The content of our dreams is related to our daytime concerns, but it appears in a more intuitive, more emotional, less linear and non-logical way.
Research does suggest that sleep plays a key role in how and why we make memories and deposit certain information into our long-term memory. According to the Sleep Foundation, our dreams are thought to help us achieve this by consolidating memories, processing emotions, doing some mental management and categorizing our thoughts, feelings and memories.
If the information our brain is recording is distressing, such as information from a disturbing television show, it makes sense that the subsequent dreams would be distressing as well. Stress and anxiety, as well as trauma, substance abuse and sleep deprivation, are well-known triggers of nightmares.
Are nightmares bad for your sleep?
The next time you wake up in a cold sweat from a nightmare, don't panic. If you have these dreams occasionally, they are normal and probably not harmful to your health.
If nightmares, nightmares or night terrors often keep you from getting enough or good enough quality sleep, they may be a cause for concern.
Both nightmares and night terrors involve disturbing content, but nightmares usually feel less real and don't wake you up. On the other hand, nightmares tend to be more vivid and can wake you from sleep, explains Joanne Davis, PhD, a clinical psychologist at the University of Tulsa who specializes in nightmares and sleep problems.
According to the Mayo Clinic, nightmares are only considered a disorder if you have them frequently, at least once a week for a month, or if they interfere with your sleep, mood and daytime functioning.
How much the nightmares affect your daily life and health is up to you. Some people have recurring nightmares that don't affect their daily life at all, while others may find themselves having disturbing thoughts or difficulty sleeping and being unable to sleep for weeks at a time because of nightmares.

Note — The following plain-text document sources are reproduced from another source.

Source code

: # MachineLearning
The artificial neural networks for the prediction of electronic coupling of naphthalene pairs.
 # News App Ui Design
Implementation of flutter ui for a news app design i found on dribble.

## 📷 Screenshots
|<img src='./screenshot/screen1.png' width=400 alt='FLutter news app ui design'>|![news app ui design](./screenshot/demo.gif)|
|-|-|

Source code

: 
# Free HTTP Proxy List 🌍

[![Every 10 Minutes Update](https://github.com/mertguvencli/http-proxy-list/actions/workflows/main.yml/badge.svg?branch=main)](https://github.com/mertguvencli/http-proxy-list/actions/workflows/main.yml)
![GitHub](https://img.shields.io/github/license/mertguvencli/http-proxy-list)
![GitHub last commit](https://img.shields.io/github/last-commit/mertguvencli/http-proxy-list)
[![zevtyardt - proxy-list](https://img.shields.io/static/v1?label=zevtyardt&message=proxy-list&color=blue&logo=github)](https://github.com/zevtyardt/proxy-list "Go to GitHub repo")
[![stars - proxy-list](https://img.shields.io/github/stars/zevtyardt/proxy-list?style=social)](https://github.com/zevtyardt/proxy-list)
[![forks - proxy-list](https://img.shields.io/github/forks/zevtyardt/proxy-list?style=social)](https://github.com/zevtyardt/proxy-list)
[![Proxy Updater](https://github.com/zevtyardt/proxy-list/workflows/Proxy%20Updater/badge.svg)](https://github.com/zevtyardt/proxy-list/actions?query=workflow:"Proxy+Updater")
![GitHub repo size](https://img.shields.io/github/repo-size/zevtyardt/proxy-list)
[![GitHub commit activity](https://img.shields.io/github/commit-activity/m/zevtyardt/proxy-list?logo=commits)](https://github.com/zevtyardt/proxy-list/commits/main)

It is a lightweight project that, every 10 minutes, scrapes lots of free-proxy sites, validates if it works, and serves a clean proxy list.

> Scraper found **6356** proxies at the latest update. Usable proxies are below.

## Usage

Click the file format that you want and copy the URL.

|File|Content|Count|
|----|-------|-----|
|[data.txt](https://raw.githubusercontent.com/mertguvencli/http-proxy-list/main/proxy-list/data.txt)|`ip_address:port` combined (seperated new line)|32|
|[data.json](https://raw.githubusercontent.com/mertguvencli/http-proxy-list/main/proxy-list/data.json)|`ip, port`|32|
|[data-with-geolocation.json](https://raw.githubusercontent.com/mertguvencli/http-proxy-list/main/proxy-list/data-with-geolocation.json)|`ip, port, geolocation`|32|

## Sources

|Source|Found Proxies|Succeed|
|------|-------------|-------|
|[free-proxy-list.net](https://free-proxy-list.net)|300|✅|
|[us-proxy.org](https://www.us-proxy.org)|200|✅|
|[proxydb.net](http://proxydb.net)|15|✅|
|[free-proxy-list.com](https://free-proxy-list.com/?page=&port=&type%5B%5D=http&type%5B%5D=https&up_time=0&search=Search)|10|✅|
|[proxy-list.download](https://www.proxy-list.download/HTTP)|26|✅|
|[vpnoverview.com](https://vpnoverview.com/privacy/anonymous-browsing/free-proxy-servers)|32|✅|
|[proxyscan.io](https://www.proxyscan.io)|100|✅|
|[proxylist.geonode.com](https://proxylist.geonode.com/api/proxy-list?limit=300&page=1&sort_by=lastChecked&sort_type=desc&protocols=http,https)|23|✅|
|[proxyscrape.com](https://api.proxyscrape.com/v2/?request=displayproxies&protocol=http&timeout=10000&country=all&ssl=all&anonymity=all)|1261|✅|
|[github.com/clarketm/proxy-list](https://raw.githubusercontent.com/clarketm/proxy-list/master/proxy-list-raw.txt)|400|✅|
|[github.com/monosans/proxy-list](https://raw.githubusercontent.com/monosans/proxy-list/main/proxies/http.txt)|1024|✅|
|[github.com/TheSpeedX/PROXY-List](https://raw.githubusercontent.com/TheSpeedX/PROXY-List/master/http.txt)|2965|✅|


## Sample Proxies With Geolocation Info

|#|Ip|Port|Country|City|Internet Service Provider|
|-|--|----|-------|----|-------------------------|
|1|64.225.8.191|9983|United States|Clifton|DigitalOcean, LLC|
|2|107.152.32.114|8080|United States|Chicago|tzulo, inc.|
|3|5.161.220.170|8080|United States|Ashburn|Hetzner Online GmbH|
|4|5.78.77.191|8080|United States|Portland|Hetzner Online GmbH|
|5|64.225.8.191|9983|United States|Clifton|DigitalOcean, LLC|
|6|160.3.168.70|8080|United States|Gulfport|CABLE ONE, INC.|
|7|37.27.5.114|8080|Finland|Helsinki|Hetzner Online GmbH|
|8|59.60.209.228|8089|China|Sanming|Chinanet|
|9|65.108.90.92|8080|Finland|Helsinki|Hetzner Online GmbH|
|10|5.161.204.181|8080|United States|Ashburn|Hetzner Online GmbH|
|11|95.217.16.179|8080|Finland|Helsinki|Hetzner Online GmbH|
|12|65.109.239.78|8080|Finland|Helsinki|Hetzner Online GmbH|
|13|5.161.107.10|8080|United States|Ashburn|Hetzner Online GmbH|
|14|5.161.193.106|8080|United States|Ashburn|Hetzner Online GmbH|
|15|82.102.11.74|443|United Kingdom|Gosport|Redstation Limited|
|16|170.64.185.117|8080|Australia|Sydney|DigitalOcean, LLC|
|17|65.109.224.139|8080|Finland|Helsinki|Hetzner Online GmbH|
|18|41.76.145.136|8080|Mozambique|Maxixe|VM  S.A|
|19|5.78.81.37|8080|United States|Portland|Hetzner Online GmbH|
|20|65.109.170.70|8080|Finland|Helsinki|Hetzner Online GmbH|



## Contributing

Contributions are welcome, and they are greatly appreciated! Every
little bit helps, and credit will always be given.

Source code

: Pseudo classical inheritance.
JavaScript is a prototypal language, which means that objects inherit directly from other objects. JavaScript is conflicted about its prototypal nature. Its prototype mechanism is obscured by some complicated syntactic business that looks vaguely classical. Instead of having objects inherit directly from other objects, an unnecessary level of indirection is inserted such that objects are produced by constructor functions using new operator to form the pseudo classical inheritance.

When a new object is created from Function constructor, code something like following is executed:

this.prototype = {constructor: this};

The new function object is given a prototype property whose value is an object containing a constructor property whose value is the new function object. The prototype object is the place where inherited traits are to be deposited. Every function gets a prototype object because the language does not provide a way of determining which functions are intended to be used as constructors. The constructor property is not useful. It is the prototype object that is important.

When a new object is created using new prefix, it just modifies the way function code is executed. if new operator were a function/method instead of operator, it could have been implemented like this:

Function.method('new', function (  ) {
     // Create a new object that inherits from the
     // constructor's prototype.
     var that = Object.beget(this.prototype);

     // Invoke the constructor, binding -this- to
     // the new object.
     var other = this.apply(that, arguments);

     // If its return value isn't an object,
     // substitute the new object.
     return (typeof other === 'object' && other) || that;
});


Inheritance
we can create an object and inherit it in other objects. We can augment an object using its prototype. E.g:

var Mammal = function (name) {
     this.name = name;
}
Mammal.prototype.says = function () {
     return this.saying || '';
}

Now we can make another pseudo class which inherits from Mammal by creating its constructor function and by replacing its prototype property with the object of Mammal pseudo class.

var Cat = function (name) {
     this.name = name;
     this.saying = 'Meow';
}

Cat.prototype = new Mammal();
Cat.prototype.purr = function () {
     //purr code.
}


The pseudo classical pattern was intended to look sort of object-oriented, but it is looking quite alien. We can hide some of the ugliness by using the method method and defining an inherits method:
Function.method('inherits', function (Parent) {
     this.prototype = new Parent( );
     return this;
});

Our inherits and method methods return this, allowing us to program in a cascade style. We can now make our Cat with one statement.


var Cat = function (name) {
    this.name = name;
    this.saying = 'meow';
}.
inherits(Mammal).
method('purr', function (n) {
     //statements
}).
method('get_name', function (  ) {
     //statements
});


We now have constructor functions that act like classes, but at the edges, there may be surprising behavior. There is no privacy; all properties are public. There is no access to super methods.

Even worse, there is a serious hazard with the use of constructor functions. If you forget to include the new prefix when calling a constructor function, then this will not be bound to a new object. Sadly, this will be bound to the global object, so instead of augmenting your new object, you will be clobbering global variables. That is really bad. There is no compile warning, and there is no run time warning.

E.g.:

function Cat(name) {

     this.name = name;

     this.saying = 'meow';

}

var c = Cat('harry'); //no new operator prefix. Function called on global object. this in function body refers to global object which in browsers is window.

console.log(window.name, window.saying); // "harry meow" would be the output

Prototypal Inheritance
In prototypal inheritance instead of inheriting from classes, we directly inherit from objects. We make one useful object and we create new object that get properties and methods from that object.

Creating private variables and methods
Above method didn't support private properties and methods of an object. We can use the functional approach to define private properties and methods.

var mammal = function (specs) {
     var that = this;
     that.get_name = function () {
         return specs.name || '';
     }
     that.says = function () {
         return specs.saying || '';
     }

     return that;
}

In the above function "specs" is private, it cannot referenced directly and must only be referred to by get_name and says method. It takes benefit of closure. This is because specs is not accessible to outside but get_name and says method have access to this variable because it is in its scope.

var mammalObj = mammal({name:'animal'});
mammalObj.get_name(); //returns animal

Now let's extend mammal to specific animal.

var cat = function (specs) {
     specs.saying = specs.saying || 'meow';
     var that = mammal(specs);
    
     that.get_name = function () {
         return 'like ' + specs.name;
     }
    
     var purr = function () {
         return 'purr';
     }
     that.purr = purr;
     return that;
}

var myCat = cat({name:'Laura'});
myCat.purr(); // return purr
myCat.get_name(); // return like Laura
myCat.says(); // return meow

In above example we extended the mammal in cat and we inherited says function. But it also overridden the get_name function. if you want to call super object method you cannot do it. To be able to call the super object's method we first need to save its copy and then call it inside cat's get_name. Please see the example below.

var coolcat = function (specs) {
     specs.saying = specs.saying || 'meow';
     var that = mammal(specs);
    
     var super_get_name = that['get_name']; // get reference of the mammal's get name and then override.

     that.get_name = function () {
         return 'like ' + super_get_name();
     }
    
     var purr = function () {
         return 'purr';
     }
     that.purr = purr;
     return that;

If they occur frequently or cause other problems, such as injuries or sleepwalking, it is worth seeking professional help from a behavioral sleep medicine specialist.
What can you do to reduce nightmares?
Whether or not the nightmares you have are severe enough to be classified as a disorder, they can be unpleasant. Try the following tips to reduce them.
Don't watch stressful movies and TV shows before bed.
It's obvious. If you're prone to nightmares after watching "The Squid Game," "American Horror Story" or some other distressing entertainment, don't binge-watch a few episodes before you lay down to sleep.
If you can't stay out of it, then create a buffer zone that allows you to do or watch something to ease your mind before you go to bed. After watching a thriller, play an episode of a comedy to relax.
Create a relaxing atmosphere for sleep. We're not just talking about making sure your bedroom is dark, quiet and the right temperature; sleep hygiene also includes creating a calm space for your mind.
Decide if you should spend screen time reading, meditating or journaling. A calming bedtime routine prepares your body and brain for a good night's sleep
Imagine what you want to dream about.
Consider changing the "channel" of your mind, considering that what you think about before you go to bed will permeate your dreams. Instead of drifting off to sleep during a disturbing TV show, focus on what you want to dream about that is pleasant.
Finally, if you can't find relief, seek professional help.